[Problem requirements] Copy out, from the data, each line containing the string "PlayStation".

──────── Record excerpts

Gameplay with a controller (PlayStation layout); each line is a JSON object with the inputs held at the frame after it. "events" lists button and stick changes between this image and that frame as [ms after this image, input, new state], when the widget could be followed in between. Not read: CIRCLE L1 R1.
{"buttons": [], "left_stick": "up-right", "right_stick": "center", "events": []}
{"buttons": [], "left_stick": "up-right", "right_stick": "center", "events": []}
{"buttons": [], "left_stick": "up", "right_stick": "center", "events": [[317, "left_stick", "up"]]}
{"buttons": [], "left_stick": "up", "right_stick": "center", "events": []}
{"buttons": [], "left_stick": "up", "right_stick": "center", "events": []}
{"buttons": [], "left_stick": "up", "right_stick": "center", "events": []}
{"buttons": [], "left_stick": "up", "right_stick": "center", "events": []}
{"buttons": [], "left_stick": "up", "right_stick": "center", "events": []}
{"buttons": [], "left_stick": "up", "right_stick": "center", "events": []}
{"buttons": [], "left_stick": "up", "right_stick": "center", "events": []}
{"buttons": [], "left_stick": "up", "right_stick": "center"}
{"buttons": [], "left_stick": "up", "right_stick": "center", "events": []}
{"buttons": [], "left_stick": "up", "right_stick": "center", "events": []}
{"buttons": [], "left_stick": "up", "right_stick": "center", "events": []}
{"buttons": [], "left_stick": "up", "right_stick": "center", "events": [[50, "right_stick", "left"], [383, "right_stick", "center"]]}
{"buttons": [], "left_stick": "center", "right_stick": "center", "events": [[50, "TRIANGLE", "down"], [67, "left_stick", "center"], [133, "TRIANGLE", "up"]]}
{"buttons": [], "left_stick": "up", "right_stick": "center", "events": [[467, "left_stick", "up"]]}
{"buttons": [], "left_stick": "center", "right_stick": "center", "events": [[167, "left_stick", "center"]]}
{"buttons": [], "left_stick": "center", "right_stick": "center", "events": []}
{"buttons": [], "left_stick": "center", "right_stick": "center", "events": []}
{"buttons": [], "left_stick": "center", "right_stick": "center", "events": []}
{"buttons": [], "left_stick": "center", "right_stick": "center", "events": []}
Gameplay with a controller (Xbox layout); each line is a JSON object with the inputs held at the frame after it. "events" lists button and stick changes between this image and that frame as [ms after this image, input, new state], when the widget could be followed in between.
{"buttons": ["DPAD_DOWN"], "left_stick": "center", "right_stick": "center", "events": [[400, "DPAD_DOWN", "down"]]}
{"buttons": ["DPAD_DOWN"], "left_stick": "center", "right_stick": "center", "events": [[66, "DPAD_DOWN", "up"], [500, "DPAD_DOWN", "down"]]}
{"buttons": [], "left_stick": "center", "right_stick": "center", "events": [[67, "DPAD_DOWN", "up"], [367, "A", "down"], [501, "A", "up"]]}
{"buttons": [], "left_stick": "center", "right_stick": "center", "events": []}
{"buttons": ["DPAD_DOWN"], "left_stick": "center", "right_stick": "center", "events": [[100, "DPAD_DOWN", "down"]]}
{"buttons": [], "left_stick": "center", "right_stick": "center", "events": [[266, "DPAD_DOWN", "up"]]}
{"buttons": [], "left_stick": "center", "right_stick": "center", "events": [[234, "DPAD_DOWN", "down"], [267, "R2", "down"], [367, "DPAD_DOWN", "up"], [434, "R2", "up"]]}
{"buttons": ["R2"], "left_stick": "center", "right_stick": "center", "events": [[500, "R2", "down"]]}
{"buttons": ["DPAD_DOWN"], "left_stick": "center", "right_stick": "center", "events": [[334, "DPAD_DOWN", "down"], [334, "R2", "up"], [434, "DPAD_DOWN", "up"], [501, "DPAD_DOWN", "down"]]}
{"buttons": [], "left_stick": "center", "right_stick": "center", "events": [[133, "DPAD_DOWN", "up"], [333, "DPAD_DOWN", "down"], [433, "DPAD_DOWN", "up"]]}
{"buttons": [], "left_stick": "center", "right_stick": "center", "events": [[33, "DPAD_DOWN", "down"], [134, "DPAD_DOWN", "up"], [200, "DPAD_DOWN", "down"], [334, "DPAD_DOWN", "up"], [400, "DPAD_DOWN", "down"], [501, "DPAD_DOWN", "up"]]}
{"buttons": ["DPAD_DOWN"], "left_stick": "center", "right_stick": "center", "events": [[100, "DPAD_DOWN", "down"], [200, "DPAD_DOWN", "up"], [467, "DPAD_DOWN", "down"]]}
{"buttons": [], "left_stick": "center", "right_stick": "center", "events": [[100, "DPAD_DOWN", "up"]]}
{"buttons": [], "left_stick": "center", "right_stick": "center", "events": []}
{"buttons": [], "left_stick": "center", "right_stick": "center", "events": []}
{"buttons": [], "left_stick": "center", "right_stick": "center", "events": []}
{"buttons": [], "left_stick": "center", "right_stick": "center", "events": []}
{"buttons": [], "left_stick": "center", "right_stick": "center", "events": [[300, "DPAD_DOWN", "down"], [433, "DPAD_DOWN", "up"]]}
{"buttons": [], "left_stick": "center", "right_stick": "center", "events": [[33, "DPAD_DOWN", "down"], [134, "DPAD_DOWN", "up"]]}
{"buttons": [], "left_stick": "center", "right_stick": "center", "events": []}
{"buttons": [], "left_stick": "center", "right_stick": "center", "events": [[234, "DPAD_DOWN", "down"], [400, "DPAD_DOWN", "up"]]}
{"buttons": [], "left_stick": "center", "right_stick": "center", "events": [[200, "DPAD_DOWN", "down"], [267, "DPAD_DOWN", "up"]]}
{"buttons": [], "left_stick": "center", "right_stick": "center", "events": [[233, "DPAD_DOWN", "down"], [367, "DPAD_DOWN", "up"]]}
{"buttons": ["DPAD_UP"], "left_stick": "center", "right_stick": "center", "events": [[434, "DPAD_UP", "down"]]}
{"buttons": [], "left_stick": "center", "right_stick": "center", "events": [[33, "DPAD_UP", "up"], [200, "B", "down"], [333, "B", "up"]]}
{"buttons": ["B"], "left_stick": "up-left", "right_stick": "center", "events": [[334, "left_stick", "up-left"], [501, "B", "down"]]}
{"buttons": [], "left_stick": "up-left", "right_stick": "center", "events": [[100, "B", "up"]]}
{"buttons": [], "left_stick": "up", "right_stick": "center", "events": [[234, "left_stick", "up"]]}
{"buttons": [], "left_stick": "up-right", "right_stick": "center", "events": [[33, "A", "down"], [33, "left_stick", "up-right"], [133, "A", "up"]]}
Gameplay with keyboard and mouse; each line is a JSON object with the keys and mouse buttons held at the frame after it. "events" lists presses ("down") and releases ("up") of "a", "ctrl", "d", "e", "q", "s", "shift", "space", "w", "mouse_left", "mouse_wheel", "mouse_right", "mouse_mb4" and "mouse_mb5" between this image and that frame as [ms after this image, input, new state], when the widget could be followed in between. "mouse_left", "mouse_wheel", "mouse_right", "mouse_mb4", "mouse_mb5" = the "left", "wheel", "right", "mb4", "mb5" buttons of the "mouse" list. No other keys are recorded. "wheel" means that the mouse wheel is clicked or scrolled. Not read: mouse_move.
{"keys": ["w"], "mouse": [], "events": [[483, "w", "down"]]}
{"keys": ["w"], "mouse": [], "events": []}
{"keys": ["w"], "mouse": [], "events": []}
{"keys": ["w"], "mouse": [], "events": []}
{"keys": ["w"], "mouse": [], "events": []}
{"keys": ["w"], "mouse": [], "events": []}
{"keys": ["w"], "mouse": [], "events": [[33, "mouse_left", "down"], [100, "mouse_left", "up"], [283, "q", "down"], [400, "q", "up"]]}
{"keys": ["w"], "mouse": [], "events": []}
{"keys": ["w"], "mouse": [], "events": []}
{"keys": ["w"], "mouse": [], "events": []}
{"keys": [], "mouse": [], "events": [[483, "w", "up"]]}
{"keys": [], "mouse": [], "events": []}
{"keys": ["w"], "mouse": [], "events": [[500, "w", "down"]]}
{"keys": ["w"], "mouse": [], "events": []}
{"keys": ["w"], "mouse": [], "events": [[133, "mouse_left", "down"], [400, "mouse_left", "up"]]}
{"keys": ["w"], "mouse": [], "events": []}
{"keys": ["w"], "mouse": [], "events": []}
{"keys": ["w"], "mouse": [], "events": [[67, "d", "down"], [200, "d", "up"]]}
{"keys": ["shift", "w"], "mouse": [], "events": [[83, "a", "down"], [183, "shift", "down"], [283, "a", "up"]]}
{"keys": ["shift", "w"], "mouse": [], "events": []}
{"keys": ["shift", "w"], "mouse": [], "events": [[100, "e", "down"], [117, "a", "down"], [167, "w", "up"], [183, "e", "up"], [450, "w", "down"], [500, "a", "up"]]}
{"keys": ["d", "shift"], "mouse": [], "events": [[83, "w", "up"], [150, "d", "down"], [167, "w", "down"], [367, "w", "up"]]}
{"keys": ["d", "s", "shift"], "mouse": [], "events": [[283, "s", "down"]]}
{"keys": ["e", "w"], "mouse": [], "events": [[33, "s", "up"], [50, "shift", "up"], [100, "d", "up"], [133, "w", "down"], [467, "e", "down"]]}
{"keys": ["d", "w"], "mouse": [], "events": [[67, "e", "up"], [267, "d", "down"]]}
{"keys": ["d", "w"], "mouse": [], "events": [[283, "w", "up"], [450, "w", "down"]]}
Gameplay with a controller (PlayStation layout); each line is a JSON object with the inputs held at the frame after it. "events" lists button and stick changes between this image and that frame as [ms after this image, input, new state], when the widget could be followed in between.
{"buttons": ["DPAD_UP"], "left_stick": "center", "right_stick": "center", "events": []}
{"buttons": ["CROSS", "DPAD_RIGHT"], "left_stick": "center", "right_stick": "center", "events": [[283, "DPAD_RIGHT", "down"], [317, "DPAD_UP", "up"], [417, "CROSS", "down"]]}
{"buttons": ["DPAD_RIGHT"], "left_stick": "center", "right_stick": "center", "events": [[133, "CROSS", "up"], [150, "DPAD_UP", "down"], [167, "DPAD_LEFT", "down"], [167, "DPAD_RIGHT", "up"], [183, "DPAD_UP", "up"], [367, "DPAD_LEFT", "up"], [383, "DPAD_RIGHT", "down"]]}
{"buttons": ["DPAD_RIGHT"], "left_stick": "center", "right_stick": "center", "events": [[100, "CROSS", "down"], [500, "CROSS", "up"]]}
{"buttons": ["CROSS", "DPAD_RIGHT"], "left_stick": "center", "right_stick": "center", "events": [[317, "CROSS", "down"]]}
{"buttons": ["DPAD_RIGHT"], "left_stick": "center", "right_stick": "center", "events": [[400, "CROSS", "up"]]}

────────────────

[Solution to the exercise]
Gameplay with a controller (PlayStation layout); each line is a JSON object with the inputs held at the frame after it. "events" lists button and stick changes between this image and that frame as [ms after this image, input, new state], when the widget could be followed in between. Not read: CIRCLE L1 R1.
Gameplay with a controller (PlayStation layout); each line is a JSON object with the inputs held at the frame after it. "events" lists button and stick changes between this image and that frame as [ms after this image, input, new state], when the widget could be followed in between.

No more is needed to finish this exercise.